When they got above this fall the water was deep and still. Entering the boat again, they turned a curve into a long, beautiful stretch of river.
"Ah! this 's something like," said Hal.
The green, shady lane was alive with birds and water-fowl. Ducks of various kinds rose before the boat. White, blue, gray, and speckled herons, some six feet tall, lined the low bars, and flew only at near approach. There were many varieties of bitterns, one kind with a purple back and white breast. They were very tame and sat on the overhanging branches, uttering dismal croaks. Everywhere was the flash and glitter and gleam of birds in flight, up and down and across the river.
Hal took his camera and tried to get pictures.

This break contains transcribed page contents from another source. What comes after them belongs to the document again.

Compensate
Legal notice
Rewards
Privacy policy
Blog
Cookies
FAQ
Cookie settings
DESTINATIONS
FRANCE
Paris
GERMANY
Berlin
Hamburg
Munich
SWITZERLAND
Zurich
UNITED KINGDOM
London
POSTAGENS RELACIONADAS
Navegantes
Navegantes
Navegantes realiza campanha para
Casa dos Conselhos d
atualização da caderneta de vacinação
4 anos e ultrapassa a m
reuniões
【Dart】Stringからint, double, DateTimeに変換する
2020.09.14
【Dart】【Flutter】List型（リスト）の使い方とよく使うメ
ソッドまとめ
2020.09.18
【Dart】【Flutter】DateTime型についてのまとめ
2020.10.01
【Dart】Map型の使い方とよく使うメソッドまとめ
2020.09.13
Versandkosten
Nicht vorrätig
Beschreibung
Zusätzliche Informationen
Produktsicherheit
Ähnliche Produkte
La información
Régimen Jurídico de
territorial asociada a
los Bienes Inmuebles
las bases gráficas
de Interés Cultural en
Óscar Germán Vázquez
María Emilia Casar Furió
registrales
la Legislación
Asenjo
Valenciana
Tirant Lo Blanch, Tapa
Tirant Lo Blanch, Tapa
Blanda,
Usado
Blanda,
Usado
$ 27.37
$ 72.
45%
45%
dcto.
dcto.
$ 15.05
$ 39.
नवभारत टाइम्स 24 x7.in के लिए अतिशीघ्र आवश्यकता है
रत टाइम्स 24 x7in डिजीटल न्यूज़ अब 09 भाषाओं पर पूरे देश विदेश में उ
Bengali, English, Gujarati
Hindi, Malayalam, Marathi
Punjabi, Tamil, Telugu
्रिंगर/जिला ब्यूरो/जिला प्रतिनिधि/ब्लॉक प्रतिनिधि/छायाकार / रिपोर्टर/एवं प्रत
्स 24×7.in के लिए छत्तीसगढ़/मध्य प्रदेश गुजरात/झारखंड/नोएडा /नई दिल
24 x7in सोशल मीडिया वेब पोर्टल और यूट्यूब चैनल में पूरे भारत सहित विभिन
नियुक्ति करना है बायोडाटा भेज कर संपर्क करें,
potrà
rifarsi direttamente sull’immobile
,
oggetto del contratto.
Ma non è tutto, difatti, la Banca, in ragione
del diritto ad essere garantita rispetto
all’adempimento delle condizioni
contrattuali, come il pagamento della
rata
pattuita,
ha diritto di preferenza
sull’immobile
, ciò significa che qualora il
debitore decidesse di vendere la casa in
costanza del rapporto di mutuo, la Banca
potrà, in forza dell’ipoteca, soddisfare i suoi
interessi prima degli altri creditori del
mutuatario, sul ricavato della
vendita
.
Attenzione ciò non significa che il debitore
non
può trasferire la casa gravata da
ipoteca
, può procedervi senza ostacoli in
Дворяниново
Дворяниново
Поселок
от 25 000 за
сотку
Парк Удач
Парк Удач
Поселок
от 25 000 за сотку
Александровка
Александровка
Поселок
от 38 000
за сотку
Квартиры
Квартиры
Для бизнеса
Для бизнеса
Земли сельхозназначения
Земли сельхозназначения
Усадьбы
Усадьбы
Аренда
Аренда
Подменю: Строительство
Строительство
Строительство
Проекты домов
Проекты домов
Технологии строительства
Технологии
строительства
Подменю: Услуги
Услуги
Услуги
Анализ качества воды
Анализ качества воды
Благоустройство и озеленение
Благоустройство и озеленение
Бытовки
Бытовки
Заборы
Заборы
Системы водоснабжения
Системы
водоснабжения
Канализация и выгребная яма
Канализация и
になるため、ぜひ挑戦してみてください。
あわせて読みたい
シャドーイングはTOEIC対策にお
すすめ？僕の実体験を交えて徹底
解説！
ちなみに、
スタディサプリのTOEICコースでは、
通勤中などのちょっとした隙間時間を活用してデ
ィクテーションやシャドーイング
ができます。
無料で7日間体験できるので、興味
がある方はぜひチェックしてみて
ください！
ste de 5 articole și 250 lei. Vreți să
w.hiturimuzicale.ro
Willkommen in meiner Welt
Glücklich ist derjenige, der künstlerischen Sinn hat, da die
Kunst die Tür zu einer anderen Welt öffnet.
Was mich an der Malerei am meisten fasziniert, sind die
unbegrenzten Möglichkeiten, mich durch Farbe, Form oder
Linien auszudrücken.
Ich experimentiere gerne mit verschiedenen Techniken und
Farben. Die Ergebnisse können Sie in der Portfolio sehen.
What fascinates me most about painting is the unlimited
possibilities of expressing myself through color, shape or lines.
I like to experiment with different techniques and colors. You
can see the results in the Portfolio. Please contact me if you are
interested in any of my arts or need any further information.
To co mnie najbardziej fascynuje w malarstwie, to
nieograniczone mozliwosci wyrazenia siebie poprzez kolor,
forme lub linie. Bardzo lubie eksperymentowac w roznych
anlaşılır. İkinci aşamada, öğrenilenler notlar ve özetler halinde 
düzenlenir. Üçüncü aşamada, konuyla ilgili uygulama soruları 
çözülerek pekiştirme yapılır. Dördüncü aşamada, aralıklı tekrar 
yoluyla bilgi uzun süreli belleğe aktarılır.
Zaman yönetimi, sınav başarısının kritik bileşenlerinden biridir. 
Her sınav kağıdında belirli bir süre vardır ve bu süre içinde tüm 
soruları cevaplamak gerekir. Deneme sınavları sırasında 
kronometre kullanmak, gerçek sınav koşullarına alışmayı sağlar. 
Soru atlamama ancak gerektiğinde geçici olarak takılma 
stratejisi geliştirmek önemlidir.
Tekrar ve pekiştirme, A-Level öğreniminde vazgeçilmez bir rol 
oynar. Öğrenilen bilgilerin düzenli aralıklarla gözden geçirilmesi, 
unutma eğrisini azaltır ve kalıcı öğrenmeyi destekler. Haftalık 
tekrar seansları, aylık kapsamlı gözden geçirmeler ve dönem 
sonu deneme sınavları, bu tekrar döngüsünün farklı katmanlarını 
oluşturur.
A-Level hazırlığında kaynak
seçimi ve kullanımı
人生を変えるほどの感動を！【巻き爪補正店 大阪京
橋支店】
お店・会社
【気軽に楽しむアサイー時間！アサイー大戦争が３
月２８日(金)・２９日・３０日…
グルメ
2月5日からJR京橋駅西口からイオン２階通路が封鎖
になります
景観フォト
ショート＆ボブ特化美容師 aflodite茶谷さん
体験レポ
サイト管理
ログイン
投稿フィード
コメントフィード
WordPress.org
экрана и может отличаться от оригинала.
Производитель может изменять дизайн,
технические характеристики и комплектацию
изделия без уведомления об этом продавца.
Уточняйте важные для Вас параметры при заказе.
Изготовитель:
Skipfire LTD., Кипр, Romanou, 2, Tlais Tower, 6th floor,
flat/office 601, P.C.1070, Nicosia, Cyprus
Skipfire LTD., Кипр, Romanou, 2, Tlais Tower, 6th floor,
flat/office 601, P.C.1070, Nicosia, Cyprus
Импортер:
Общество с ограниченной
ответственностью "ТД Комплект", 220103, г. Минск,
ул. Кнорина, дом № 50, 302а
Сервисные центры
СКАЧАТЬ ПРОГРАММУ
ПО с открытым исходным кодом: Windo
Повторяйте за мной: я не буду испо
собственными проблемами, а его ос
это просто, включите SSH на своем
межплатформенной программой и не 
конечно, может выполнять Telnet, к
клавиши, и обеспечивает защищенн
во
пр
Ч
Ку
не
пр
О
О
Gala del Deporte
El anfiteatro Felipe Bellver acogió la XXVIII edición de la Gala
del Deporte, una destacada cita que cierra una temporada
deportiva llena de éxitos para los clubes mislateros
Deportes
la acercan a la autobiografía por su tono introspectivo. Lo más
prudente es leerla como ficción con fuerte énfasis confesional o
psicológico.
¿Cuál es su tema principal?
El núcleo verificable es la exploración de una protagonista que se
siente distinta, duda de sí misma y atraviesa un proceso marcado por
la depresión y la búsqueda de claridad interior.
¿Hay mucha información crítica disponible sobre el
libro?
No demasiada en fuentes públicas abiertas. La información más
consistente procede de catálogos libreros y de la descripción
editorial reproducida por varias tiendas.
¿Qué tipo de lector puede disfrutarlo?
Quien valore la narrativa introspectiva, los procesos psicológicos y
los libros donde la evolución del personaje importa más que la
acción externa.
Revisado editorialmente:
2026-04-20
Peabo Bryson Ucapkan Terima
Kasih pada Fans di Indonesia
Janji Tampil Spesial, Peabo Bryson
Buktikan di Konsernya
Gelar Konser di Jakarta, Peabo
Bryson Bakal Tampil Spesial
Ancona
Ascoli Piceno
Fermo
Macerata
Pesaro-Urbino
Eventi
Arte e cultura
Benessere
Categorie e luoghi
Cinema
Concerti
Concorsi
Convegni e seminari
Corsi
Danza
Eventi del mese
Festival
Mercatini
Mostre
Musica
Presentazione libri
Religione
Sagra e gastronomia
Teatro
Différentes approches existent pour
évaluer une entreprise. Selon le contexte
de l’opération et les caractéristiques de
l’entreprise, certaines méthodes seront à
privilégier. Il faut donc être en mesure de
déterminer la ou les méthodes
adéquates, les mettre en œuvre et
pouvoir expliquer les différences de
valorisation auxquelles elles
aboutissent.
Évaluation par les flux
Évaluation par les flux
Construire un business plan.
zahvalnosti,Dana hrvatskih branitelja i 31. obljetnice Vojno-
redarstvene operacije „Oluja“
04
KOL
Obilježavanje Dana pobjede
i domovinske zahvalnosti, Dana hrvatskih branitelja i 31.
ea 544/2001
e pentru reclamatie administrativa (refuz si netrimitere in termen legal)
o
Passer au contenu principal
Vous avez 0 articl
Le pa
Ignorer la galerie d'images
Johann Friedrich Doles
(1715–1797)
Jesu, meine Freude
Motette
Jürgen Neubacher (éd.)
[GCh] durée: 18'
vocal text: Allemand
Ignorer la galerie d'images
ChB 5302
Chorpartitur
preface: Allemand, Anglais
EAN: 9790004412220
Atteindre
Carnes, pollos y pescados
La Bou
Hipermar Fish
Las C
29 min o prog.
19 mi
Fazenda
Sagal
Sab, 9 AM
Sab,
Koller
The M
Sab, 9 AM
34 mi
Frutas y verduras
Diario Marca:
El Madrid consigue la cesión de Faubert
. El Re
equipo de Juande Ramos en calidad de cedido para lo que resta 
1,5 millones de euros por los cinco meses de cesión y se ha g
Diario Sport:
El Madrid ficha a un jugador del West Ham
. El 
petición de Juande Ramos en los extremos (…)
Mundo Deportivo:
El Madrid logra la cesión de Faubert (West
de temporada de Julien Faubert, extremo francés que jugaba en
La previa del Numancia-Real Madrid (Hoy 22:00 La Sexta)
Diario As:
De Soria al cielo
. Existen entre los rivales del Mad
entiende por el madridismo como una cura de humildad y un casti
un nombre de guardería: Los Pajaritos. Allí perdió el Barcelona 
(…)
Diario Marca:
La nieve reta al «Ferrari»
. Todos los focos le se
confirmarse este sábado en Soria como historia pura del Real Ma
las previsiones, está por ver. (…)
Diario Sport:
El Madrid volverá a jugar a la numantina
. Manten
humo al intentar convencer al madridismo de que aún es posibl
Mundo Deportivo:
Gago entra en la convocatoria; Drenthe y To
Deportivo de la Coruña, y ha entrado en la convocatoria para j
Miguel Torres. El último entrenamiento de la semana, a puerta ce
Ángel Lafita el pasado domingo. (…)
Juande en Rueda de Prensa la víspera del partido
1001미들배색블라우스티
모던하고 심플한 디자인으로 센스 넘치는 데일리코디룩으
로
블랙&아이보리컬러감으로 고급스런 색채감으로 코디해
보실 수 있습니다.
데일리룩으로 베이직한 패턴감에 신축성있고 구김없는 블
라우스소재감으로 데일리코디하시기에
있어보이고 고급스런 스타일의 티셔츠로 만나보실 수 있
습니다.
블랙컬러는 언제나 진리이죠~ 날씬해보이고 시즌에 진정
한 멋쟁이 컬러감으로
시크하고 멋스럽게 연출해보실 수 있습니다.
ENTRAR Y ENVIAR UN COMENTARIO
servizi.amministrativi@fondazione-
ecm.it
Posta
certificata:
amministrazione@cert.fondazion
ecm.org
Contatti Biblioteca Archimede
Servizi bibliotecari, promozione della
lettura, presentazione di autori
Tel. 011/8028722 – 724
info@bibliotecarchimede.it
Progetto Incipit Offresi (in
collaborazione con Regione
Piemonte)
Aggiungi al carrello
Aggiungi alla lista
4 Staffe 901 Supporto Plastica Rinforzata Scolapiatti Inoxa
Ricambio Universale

The strangeness, beauty, and life of this jungle stream absorbed Ken. He did not take his guns from their cases. The water was bright green and very deep; here and there were the swirls of playing fish. The banks were high and densely covered with a luxuriant foliage. Huge cypress-trees, moss-covered, leaned half-way across the river. Giant gray-barked ceibas spread long branches thickly tufted with aloes, orchids, and other jungle parasites. Palm-trees lifted slender stems and graceful broad-leaved heads. Clumps of bamboo spread an enormous green arch out over the banks. These bamboo-trees were particularly beautiful to Ken. A hundred yellow, black-circled stems grew out of the ground close together, and as they rose high they gracefully leaned their bodies and drooped their tips. The leaves were arrowy, exquisite in their fineness.
He looked up the long river-lane, bright in the sun, dark and still under the moss-veiled cypresses, at the turning vines and blossoming creepers, at the changeful web of moving birds, and indulged to the fullest that haunting sense for wild places.